De sociaal drinker

Laat ik er maar voor uitkomen: ik veracht de sociaal drinker. Van alles wat drank te bieden kan hebben, waardeert de sociaal drinker slechts het meest oppervlakkige: het sociaal smeermiddel. Hoge eisen stelt hij niet. Tsjechische absint, doodgefilterd maïsbier, met essence-jenever op te waarderen tot “kopstootje”, limonadewijn, alcopops… al deze narigheid hebben we te danken aan de sociaal drinker, die zulke lage eisen stelt aan wat zich onder de kurk of dop bevindt.

Drinken zou een bij uitstek individuele en asociale bezigheid moeten zijn. Dat zou het werkelijk de moeite waard maken. De drank als vriend of vriendin die het leven daadwerkelijk verrijkt.

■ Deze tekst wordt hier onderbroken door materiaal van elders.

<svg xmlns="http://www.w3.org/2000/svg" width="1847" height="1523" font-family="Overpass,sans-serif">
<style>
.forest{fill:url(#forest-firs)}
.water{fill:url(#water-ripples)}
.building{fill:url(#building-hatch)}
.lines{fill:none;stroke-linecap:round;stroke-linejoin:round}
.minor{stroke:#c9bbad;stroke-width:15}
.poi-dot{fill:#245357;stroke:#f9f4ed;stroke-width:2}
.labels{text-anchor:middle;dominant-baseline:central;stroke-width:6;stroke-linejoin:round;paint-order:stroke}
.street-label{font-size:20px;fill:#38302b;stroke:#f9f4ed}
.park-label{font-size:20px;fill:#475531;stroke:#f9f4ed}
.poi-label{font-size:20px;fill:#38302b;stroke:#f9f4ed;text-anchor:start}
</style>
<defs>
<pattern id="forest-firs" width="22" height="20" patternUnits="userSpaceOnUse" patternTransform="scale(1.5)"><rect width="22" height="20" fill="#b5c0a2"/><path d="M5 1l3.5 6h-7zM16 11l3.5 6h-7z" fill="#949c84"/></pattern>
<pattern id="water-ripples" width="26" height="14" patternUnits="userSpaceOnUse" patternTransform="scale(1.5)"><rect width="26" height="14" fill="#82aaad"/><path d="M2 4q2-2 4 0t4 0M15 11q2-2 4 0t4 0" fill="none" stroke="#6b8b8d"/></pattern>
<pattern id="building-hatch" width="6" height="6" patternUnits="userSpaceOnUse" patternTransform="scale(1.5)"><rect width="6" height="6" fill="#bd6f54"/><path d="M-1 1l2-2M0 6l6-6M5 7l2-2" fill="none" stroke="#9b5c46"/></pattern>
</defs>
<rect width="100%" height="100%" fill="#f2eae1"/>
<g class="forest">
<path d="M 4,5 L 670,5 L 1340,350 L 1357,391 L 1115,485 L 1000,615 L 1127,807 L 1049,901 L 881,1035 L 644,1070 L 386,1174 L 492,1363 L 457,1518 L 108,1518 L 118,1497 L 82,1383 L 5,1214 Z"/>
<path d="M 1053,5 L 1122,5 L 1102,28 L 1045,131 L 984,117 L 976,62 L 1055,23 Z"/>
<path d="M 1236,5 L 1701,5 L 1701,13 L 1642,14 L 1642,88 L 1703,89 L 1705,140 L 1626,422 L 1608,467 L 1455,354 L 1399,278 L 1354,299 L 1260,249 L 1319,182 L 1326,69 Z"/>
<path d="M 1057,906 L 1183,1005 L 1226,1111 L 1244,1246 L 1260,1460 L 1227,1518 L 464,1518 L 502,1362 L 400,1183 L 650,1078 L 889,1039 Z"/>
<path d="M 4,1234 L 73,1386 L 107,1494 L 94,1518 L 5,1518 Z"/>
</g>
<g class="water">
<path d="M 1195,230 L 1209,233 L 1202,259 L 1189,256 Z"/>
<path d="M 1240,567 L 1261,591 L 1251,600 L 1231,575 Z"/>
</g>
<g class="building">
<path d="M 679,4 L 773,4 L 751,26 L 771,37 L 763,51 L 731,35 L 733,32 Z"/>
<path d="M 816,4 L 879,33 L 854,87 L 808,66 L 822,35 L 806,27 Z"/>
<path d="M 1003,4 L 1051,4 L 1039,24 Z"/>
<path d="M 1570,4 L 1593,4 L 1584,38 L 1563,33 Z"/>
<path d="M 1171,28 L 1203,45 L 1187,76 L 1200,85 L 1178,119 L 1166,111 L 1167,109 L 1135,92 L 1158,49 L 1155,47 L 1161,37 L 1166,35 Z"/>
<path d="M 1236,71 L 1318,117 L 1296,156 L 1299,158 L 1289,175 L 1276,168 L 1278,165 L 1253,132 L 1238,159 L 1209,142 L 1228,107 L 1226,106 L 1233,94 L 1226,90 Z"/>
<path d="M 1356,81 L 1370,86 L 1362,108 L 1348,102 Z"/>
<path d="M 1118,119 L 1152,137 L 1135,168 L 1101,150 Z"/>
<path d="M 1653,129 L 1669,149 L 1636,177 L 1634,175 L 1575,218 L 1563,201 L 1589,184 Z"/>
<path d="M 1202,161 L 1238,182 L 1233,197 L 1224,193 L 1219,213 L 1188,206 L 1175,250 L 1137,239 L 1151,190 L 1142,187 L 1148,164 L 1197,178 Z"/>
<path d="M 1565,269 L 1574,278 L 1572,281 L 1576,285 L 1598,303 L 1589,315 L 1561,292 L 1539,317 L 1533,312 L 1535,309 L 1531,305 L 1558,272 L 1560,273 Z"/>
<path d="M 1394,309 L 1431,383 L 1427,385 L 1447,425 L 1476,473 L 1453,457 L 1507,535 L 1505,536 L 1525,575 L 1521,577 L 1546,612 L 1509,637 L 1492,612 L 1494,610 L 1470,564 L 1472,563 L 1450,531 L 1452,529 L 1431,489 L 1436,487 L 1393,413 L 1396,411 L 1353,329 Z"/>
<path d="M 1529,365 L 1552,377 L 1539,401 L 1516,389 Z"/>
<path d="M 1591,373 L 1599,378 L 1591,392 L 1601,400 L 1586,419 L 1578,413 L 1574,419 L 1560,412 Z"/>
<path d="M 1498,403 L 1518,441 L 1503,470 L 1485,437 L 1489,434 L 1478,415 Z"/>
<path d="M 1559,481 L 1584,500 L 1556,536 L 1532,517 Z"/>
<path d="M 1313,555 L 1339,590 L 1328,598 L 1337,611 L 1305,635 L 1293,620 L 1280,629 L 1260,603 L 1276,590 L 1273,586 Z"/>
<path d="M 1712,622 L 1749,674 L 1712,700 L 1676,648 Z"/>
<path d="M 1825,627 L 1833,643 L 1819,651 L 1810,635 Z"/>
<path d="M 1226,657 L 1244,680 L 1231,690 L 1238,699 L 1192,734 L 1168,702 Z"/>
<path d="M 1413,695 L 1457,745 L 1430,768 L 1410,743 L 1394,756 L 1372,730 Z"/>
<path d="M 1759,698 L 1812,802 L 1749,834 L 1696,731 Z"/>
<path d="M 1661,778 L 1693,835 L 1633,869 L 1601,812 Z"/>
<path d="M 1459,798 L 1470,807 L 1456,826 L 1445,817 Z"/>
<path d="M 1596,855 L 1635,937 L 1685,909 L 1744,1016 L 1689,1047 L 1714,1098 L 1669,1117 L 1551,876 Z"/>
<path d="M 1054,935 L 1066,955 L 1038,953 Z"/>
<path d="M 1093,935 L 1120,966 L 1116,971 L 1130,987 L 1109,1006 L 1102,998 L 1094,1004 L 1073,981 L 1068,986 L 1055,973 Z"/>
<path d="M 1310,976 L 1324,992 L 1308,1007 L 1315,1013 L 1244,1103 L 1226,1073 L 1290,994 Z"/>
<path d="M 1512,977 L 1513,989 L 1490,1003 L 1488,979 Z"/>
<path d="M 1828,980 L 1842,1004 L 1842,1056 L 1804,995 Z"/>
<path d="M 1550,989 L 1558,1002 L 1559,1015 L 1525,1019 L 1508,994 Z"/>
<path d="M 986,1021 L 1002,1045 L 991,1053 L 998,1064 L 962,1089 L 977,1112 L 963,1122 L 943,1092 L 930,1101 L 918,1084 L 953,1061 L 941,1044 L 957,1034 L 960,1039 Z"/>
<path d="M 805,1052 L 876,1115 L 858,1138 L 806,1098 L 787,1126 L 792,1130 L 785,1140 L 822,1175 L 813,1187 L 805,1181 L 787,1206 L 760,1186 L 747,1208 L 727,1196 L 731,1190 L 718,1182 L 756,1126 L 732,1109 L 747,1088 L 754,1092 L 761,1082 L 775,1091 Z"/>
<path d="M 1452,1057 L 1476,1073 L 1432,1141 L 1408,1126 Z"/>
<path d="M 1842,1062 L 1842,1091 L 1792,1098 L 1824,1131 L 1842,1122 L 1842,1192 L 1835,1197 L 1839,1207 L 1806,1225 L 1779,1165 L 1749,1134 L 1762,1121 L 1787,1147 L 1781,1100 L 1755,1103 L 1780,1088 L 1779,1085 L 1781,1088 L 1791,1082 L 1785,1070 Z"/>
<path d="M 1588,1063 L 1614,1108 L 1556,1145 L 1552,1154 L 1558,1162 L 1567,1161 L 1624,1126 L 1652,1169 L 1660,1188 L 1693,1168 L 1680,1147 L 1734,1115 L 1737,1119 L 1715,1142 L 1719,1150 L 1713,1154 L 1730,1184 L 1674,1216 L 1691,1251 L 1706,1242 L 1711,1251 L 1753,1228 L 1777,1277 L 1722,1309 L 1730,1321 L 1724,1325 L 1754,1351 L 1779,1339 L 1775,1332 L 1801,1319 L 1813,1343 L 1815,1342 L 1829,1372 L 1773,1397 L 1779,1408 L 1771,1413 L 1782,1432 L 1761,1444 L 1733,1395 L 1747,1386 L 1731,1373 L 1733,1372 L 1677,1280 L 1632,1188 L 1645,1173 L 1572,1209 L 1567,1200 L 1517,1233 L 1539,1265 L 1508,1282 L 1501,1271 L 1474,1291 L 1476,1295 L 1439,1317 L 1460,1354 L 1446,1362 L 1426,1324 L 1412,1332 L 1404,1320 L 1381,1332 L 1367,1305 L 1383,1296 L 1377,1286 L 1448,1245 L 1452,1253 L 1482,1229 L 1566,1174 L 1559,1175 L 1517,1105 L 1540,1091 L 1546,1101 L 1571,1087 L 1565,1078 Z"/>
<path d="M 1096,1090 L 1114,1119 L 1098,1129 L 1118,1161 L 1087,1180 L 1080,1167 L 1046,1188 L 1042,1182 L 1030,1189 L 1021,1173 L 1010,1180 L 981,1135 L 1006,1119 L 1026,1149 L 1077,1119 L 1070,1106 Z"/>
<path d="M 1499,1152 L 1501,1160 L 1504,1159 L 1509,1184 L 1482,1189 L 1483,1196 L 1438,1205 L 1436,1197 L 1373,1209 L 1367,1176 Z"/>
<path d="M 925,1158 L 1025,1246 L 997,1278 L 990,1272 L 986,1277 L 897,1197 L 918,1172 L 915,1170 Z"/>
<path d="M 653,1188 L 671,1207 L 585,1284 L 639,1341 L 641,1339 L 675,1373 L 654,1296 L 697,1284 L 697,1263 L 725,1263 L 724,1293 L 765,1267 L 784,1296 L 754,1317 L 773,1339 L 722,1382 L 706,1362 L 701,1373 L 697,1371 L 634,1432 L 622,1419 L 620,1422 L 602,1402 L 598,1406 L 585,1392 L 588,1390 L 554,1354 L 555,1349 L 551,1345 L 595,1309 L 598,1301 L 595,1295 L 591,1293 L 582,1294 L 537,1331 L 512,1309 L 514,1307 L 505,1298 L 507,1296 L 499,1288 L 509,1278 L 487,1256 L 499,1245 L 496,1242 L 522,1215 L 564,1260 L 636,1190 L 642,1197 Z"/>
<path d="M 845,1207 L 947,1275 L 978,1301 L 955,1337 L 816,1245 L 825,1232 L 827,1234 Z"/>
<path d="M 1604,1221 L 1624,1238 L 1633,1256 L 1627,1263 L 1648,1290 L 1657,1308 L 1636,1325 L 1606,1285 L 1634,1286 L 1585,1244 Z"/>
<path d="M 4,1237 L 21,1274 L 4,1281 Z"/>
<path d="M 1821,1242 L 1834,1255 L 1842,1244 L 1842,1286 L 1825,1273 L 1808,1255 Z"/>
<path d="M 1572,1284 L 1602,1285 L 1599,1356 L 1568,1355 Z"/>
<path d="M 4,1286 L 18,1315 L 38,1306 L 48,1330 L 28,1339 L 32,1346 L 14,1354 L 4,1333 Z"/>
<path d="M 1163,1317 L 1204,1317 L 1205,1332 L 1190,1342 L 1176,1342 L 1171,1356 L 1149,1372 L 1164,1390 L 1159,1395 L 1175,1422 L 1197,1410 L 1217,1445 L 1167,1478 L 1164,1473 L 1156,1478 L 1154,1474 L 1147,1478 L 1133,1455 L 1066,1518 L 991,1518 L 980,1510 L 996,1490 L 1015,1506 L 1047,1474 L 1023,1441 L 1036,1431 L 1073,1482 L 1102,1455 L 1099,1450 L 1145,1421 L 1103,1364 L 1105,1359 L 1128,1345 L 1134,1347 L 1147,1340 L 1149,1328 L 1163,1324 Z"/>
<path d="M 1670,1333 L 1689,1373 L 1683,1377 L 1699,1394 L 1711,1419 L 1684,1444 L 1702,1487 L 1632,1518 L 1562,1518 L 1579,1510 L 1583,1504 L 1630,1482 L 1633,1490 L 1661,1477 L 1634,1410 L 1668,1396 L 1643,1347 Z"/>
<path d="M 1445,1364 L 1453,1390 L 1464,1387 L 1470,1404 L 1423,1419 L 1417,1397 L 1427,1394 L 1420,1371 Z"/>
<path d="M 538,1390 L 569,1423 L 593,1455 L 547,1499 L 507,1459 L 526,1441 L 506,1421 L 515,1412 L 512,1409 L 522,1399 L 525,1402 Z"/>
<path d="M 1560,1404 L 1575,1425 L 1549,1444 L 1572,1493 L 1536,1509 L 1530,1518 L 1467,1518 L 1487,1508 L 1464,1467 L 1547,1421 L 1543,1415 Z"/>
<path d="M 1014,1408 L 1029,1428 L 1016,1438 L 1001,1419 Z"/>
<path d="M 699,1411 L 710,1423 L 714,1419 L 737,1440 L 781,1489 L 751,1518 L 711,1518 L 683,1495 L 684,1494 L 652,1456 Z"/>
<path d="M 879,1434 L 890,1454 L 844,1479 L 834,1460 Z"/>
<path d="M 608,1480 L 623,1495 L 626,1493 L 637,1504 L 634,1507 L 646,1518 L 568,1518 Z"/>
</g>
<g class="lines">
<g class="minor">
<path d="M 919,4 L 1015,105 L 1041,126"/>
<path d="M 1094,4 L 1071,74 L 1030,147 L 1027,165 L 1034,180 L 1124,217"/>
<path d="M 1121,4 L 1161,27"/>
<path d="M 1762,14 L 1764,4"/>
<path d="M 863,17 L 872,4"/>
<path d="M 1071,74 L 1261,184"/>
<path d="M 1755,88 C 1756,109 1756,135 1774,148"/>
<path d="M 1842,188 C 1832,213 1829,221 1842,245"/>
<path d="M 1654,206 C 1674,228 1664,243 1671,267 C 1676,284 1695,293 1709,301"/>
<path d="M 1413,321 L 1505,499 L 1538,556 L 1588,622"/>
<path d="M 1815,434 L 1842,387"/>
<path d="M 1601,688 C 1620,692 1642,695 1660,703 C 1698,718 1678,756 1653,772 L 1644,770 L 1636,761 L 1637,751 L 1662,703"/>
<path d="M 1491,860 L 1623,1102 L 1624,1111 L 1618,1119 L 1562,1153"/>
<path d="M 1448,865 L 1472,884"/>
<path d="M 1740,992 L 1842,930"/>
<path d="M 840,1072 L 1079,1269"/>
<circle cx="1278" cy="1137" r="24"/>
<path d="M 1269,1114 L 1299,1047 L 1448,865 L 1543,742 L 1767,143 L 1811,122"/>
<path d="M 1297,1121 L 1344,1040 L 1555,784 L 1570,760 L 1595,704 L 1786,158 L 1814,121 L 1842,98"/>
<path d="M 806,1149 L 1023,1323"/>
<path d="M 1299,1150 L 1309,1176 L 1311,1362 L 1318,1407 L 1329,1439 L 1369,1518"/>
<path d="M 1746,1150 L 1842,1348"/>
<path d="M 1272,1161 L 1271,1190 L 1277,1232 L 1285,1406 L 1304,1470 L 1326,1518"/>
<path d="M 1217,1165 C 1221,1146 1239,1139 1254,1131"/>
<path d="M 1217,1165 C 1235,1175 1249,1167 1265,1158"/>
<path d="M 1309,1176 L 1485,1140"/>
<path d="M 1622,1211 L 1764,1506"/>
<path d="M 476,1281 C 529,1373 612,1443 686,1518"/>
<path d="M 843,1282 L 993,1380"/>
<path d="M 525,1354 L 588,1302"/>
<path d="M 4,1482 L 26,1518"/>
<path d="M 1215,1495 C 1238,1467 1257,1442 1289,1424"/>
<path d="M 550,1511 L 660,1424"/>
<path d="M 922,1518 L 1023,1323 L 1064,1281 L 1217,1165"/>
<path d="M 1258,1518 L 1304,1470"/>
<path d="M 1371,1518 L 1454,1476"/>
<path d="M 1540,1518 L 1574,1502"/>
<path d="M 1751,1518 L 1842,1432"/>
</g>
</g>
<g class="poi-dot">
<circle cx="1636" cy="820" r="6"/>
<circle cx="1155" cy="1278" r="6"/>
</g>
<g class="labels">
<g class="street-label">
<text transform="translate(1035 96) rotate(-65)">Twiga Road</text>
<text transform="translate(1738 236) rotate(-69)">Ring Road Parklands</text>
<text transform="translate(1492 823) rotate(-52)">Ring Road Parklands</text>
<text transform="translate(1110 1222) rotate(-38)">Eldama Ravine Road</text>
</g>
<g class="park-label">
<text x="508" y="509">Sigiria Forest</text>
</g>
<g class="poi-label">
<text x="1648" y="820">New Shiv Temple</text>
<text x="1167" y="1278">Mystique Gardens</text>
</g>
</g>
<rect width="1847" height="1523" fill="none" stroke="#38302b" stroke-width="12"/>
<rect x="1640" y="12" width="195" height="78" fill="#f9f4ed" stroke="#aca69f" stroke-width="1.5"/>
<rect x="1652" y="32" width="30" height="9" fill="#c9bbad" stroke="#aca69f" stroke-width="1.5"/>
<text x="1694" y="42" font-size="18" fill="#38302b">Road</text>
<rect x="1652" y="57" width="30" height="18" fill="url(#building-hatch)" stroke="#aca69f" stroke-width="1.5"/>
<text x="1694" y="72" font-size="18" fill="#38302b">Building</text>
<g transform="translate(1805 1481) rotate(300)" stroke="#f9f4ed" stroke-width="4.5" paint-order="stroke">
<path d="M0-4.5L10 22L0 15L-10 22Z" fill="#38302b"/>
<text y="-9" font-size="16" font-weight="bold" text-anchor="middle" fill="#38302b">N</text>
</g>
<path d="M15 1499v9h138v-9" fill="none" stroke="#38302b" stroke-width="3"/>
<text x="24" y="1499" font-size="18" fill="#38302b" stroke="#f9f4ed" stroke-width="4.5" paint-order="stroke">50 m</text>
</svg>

Toch, de sociaal drinker hoedt de burgermoraal, meer nog dan de reactionaire geheelonthouder dat doet. Dat moet toch ook gebeuren. Er is geen smaak voor nodig, geen oorspronkelijk idee en al helemaal geen muze.

(Gepost op het groenefee-forum op 13-03-2006)

Voorkom alcoholschade?

De traditie van het “elfuurke” leeft hier nog altijd. Zo kennen we de Frühstückskorn, een doorgaans neutraal graandistillaat (Korn) dat traditioneel bij het tweede ontbijt, na de eerste landarbeid wordt gedronken, als oppepper.

Zo stonden we hier op een stralende ochtend langs de afscheiding te keuvelen (“kuieren”, zoals dat hier merkwaardig genoeg heet) met de buren. Hollanders. De landeigenaar plaatst een dienblad op de schutting en serveert een clandestien gestookte klare uit. De Hollanders weten niet wat ze overkomt, maar ze vinden het geweldig. Het gesprek verlevendigt en de sterke verhalen komen los.

Sterke drank hoort hier nog echt bij het leven. Je kunt het overal krijgen. Bij de supermarkt, bij de drogist, bij de benzinepomp of gewoon ergens op een erf.

Ondertussen wordt het aan de andere kant van de grens steeds moeilijker om nog iets fatsoenlijks te drinken te vinden. En met agressieve campagnes wil men het “gebruik” van alcohol nog verder terugdringen, vooral onder de jeugd.

Ze hebben nu weer bedacht dat het slecht voor puberhersenen is om te drinken. Je hoeft als puber niet meer te leren een passende wijn bij het eten te waarderen, maar wordt geacht de gebruikelijke alcoholvrije, synthetische brol weg te slurpen. Of desnoods een vruchtensapje. In het allerkwalijkste geval een beker melk. Dat is namelijk beter voor je hersenen en – hou je vast – beter voor je seksuele ontwikkeling!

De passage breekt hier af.